Die Therapiemöglichkeiten habe die Frau gleich mitgebracht. Geschickt wurde sie von einer Hausärztin, die die Patientin auch nach dreimaligem Verschreiben einer Kur gegen die Krätzmilben nicht mehr beruhigen konnte.
Generell sei es überraschend, wie gut die Patienten sich häufig eingelesen hätten. „Die Menschen kommen und sagen: Ich brauche auf jeden Fall eine Kernspintomografie, weil ich gelesen habe, dass es das einzige ist, was einen Hirntumor ausschließt“, sagt Ivo Quack.
Kopfschmerzen werden für Tumor gehalten
Einige Krankheitsbilder kommen besonders häufig vor: Aus Kopfschmerz werde sehr schnell eine Hirnhautentzündung, ein Hirntumor oder ein Schlaganfall. Brustschmerz hielten viele für einen Herzinfarkt oder eine Lungenembolie. Und Schmerzen im Bein würden als Thrombose gewertet.
Insgesamt rät Quack davon ab, nach den Krankheitssymptomen zu googeln: „Die meisten werden davon eher alarmiert als beruhigt.“ Welche Krankheit beispielsweise hinter einem Hautausschlag stecke, lasse sich gar nicht mit einer einfachen Google-Suche diagnostizieren. Dazu kommt, dass die Patienten auf Seiten geleitet werden, auf denen die Informationen nicht überprüft werden.
Cyberchondrie entwickelt sich im schlimmsten Fall
Wer nicht aufhören kann, nach seinen Krankheitssymptomen zu googeln, kann unter Umständen eine Cyberchondrie entwickeln. Es handelt sich dabei um eine Art der Hyperchondrie. Wer betroffen ist, hat Angst vor schweren Erkrankungen, was durch zwanghafte Recherchen im Internet und unseriöse Internetseiten verstärkt wird.
Auch in Konstanz hat man das schon erlebt. Nicht immer sei es einfach, die wirkliche Ursache hinter dem Arztbesuch festzustellen. Denn die Betroffenen berichten nur von ihren körperlichen Beschwerden. „Für uns ist dann nur ganz klar, dass es das eben nicht sein kann“, sagt Quack. Er rät dazu, sich offen mit den Ängsten an den Arzt zu wenden.

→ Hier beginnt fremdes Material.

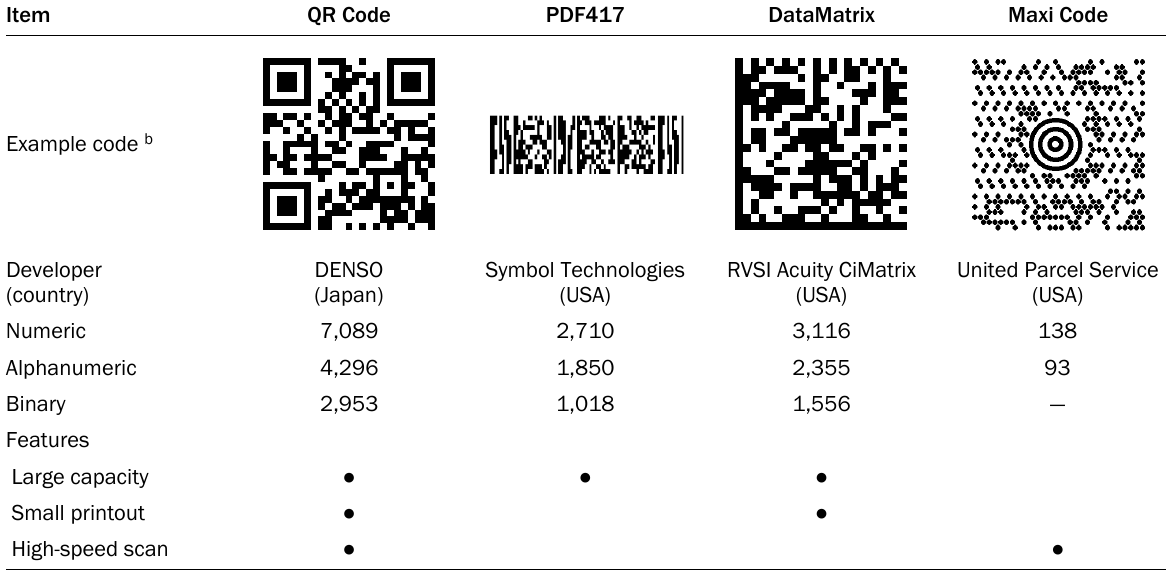
Table 1. Examples of 2D Barcode Symbologies, Capacities, and Distinguishing Features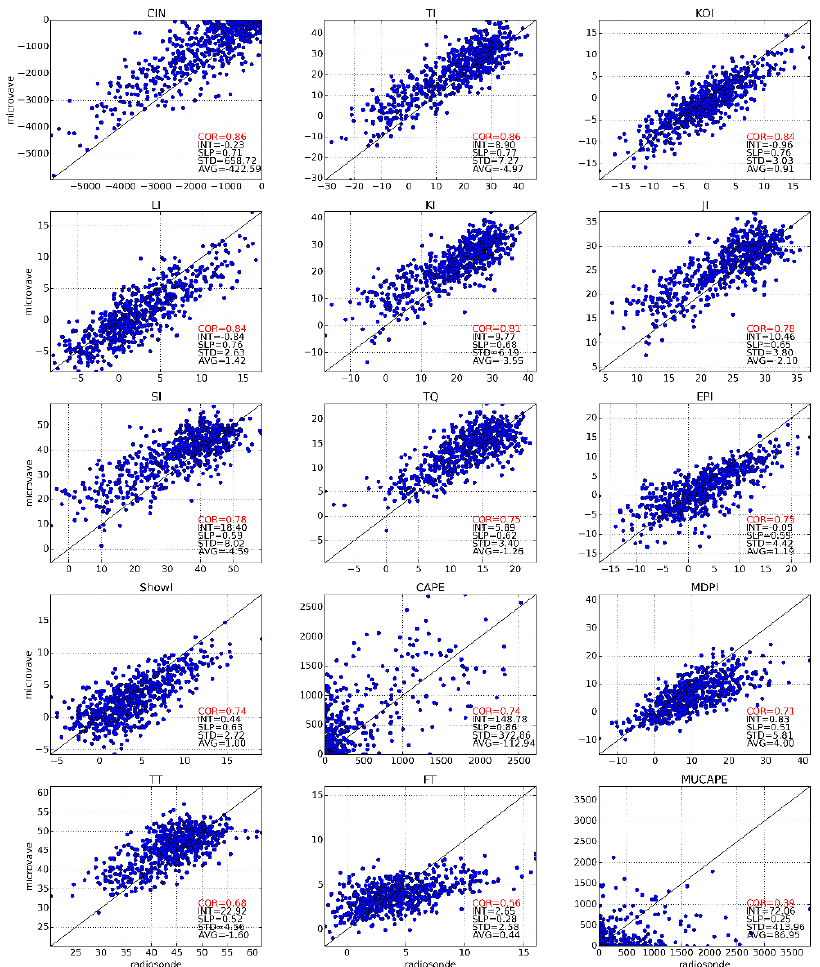
Figure 3. Scatter plots of the values of microwave and radiosonde indices with respective statistics: correlation coefficient (COR), slope (SLP) and intercept (INT) of a least-square linear fit; average (AVG) and standard deviation (STD) differences. AVG, STD, and INT are in units of the corresponding index. SLP and COR are unitless. CIN, Convective Inhibition; TI, Thompson index; KOI, KO index; LI, Lifted Index; KI, K index; JI, Jefferson Index; SI, S index; TQ, TQ index; EPI, Equivalent Potential Instability; ShowI, Showalter Index; CAPE, Convective Available Potential Energy; MDPI, Microburst Day Potential Index; TT, Total Totals index; FT, fog threat index; MUCAPE, Maximum Unstable CAPE.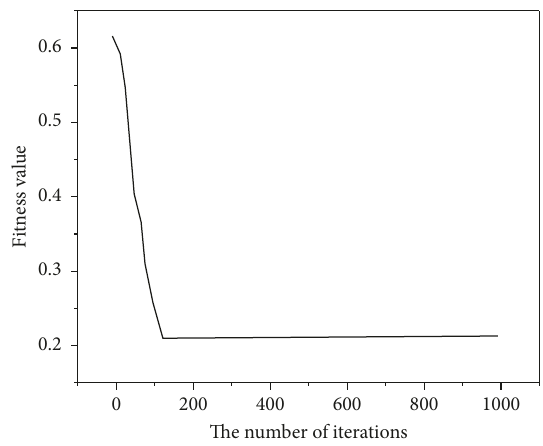
Figure 5: Particle iteration diagram for working condition 3. Table 4: Damage identification results for condition 3 (part).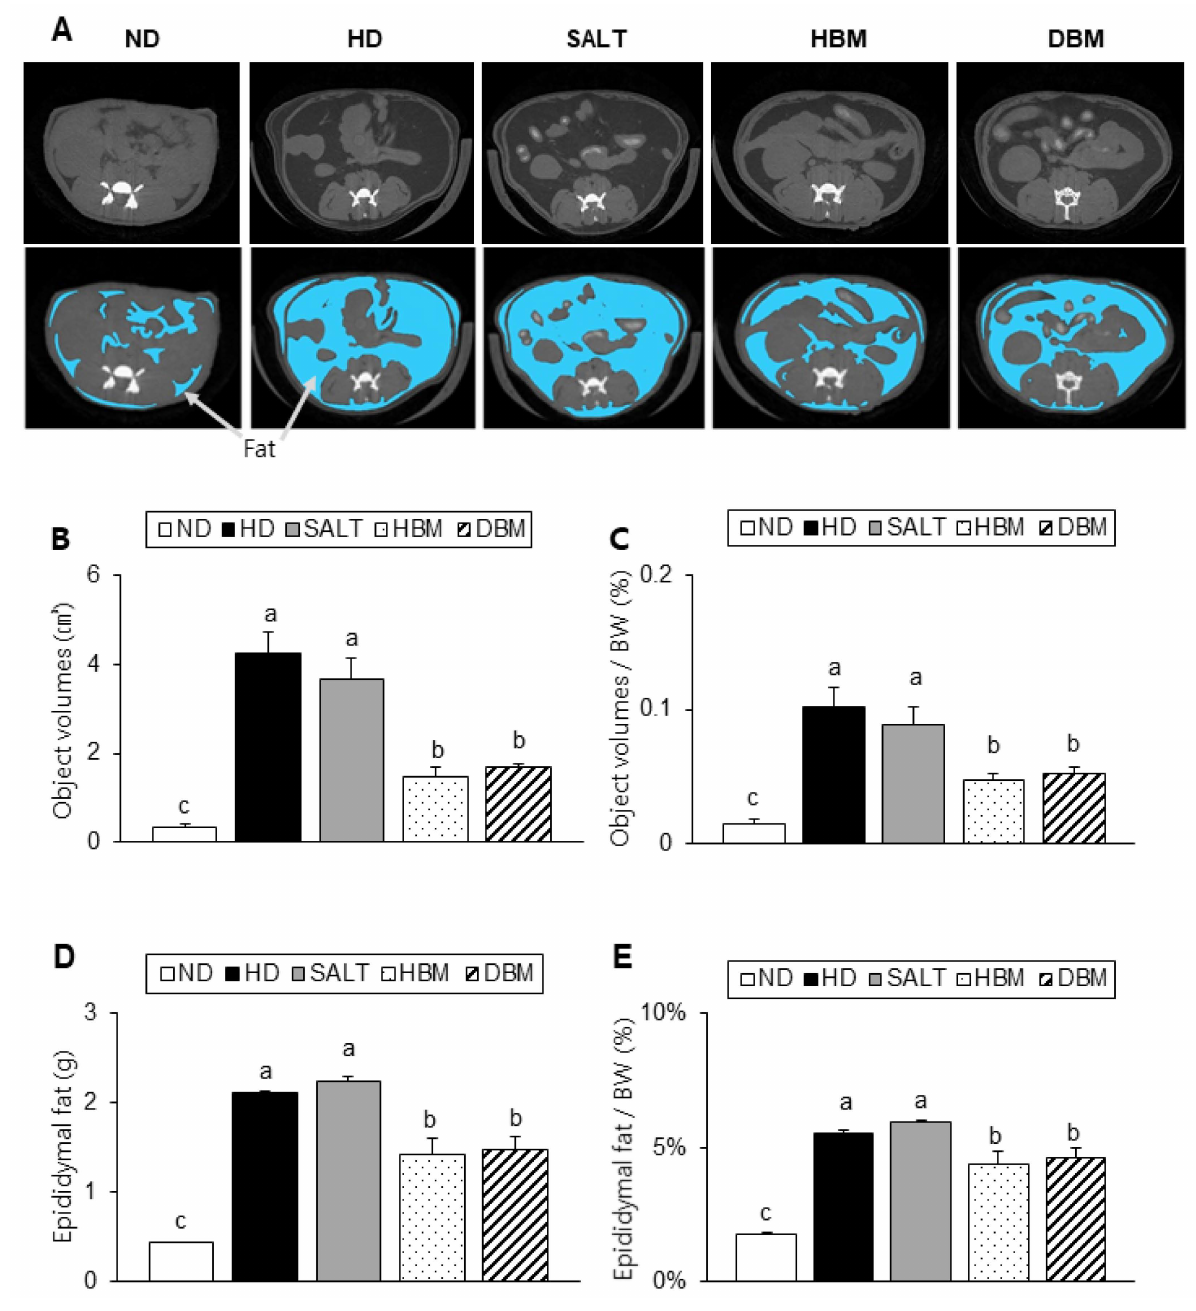
Figure 3. Effects of Gochujang on dyslipidemia in the HD-fed mice. ( A ) Micro-CT image of abdominal area (dark gray portions indicate fat tissue, which illustrated under picture with blue portions, white portions indicate bone, and light gray portions indicate organs); ( B ) Fat tissue volumes at the micro- CT; ( C ) Fat volume at the micro-CT per body weight (BW); ( D ) Epididymal fat; ( E ) Epididymal fat per BW. Values are mean ± SEM. a–c means with the different letters on the bar ( p < 0.05). (a > b > c). ND, normal diet group; HD, high-fat diet group; SALT, HD with 0.7% salt group; HBM, HD with 10% of HBM Gochujang group; DBM, HD with 10% of DBM Gochujang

Künstliche Intelligenz kann Diagnosevorschlag erstellen
Erste Ansätze, wie man tatsächlich im Internet seine Symptome abklären kann, liefert die App eines Berliner Start-ups. „Ada“ arbeitet mit Künstlicher Intelligenz und ist eine Art Online-Symptomchecker. Die Software wurde von Ärzten entwickelt und liefert Patienten einen Diagnosevorschlag, der dann mit einem Arzt besprochen werden kann.
Das könne etwas sein, was in Zukunft besser helfe, sagt Ivo Quack. Doch ein Arztbesuch bleibt trotz Online-Diagnose unverzichtbar.